* [Problem] Select the lines of the records containing the word "可交付成果" and list them.
- - - -
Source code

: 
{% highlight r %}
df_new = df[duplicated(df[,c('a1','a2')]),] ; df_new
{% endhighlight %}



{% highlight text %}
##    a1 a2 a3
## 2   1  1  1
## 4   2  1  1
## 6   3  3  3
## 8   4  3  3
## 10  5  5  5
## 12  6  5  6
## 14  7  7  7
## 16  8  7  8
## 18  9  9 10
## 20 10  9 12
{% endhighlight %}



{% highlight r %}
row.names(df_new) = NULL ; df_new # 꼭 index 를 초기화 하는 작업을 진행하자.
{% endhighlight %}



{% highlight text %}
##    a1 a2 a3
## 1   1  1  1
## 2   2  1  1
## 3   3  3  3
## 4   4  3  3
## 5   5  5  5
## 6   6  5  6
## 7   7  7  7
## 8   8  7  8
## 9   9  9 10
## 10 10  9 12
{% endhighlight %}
- - - -
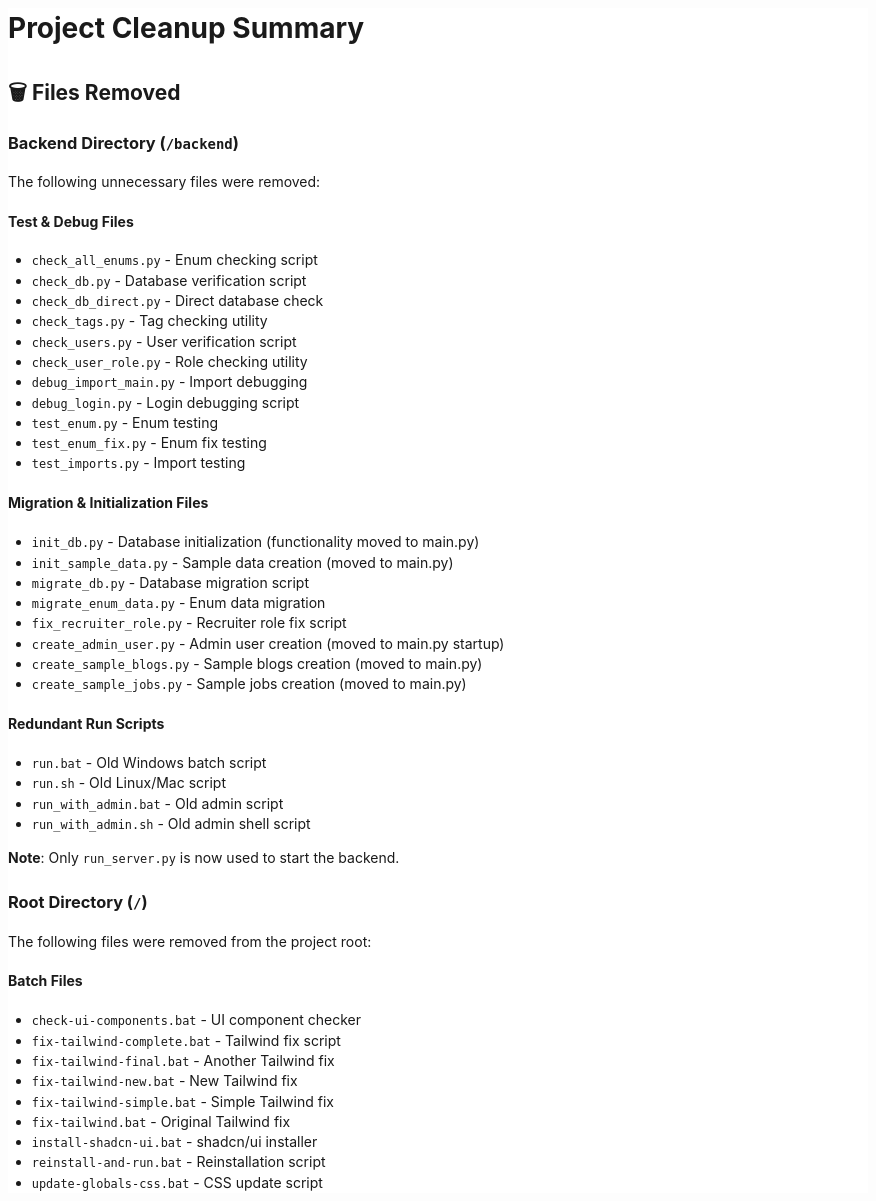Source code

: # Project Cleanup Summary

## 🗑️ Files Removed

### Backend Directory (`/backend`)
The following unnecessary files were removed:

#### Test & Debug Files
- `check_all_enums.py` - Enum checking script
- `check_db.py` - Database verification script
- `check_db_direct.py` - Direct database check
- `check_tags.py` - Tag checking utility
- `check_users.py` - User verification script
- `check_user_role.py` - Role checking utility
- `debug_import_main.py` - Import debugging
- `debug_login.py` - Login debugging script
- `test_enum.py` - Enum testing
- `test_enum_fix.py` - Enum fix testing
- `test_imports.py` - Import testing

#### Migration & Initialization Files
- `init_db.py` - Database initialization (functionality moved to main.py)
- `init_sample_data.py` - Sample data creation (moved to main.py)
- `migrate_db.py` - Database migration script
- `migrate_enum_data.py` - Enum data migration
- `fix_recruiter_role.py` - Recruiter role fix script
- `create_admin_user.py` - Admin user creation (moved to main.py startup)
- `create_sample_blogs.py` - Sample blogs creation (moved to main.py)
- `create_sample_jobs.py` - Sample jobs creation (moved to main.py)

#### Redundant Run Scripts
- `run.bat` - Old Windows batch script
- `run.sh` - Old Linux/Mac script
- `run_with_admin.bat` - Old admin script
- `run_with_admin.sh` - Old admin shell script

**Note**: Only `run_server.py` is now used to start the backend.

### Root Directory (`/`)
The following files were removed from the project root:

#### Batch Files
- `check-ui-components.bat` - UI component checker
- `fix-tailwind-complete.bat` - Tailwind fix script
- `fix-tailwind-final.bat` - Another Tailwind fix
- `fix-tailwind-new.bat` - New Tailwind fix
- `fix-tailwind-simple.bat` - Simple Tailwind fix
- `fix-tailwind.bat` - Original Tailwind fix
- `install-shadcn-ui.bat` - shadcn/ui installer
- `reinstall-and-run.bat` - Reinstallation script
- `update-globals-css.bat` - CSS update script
- - - -
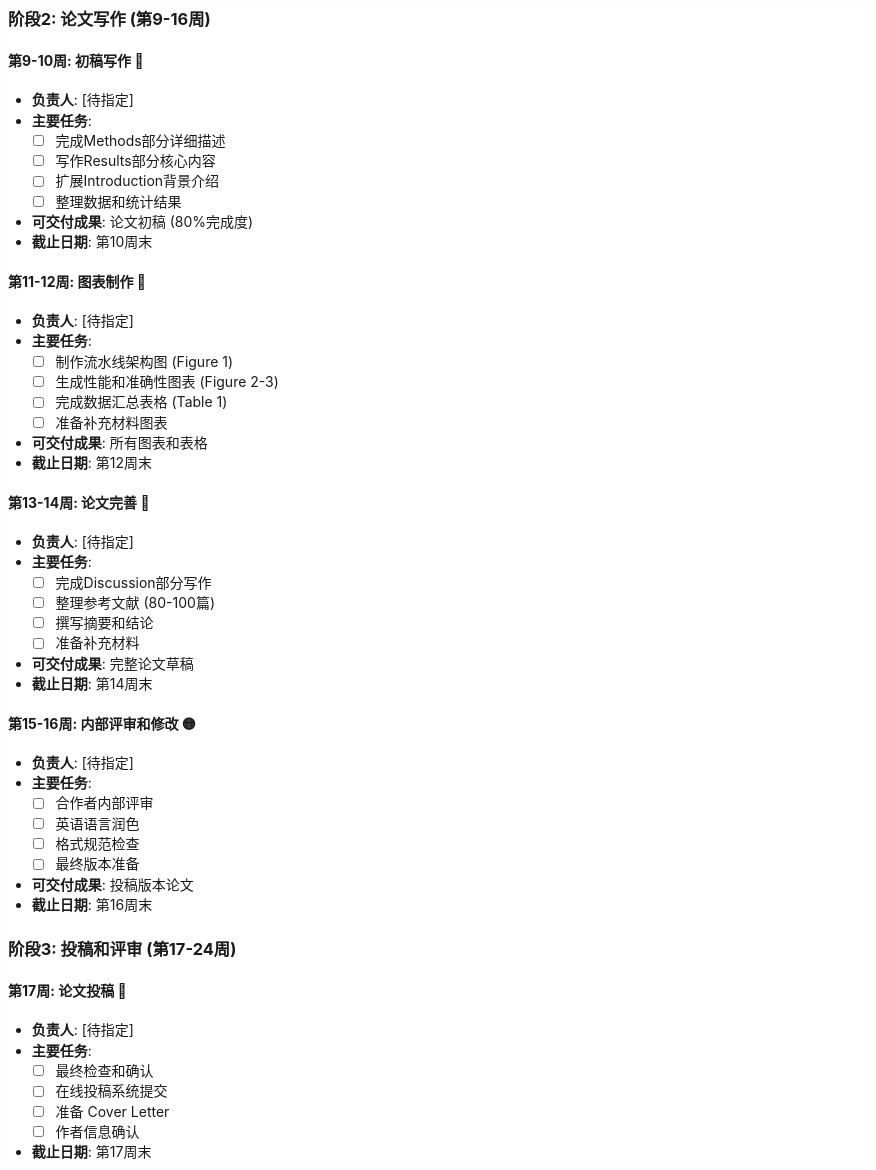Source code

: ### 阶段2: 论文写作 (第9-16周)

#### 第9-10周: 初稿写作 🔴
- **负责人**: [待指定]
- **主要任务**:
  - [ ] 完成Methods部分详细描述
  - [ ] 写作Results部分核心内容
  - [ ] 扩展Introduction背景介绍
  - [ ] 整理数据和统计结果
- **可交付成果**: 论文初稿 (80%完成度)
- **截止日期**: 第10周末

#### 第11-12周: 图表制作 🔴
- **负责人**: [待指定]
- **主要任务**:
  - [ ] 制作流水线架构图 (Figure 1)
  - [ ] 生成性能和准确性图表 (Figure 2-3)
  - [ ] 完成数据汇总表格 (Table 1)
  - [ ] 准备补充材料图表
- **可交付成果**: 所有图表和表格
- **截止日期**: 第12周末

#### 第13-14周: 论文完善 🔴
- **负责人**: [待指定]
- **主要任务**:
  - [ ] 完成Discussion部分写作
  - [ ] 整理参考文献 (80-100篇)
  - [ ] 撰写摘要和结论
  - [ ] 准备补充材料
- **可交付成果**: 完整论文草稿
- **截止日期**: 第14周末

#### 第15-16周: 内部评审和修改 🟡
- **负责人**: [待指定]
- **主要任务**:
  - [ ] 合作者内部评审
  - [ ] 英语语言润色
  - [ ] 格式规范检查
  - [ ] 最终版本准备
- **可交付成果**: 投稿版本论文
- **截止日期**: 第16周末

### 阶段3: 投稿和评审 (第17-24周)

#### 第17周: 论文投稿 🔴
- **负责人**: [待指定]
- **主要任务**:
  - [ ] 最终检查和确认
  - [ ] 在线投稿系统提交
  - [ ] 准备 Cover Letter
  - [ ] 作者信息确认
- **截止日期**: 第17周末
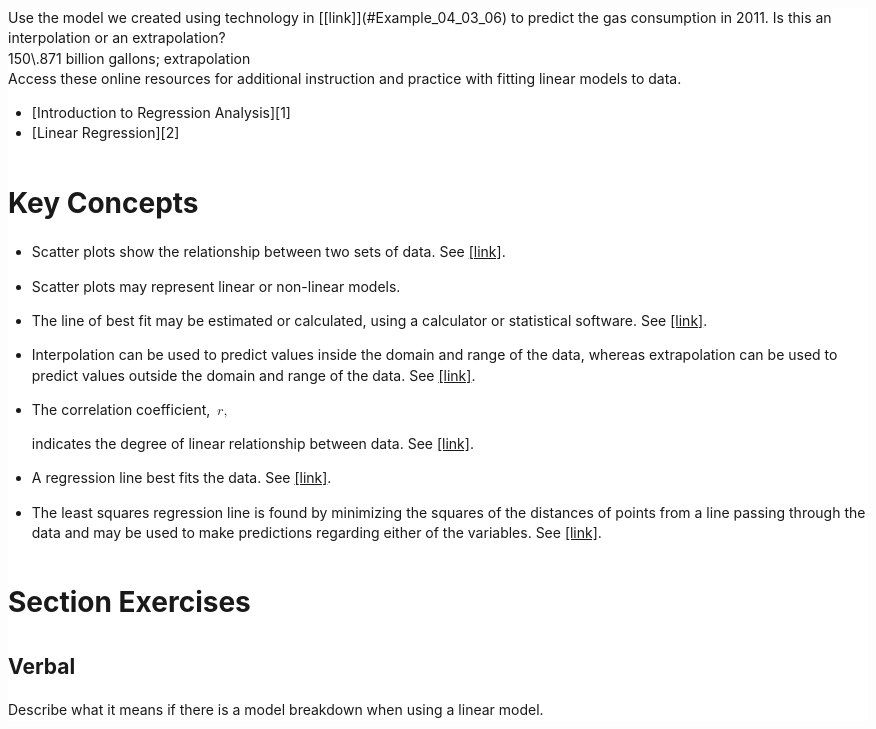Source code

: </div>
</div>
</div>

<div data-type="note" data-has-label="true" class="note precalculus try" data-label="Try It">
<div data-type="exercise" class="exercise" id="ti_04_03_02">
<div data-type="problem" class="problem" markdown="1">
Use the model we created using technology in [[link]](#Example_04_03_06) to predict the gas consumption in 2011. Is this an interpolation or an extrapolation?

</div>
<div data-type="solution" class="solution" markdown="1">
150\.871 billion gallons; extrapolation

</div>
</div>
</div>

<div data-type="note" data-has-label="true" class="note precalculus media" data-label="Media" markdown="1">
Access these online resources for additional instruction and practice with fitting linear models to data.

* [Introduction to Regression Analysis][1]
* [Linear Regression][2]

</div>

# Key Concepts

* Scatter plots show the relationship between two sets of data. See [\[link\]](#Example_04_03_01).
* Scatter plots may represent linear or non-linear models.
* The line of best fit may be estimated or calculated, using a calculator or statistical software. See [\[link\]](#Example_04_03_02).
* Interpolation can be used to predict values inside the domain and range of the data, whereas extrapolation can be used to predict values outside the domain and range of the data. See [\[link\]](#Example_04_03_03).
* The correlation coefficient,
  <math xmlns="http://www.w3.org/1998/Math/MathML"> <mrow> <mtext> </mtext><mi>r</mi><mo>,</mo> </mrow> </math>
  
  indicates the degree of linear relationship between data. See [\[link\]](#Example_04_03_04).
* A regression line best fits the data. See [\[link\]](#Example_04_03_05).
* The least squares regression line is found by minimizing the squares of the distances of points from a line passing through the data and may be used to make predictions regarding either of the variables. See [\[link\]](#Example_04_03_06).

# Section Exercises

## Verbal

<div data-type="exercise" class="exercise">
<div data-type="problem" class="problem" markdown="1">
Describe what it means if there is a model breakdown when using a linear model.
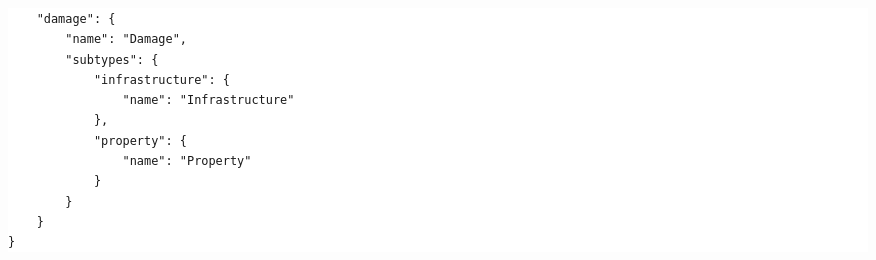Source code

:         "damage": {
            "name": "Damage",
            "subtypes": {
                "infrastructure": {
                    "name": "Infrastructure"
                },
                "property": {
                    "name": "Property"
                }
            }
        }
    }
- - - -
* [Result of this exercise]
- **可交付成果**: 论文初稿 (80%完成度)
- **可交付成果**: 所有图表和表格
- **可交付成果**: 完整论文草稿
- **可交付成果**: 投稿版本论文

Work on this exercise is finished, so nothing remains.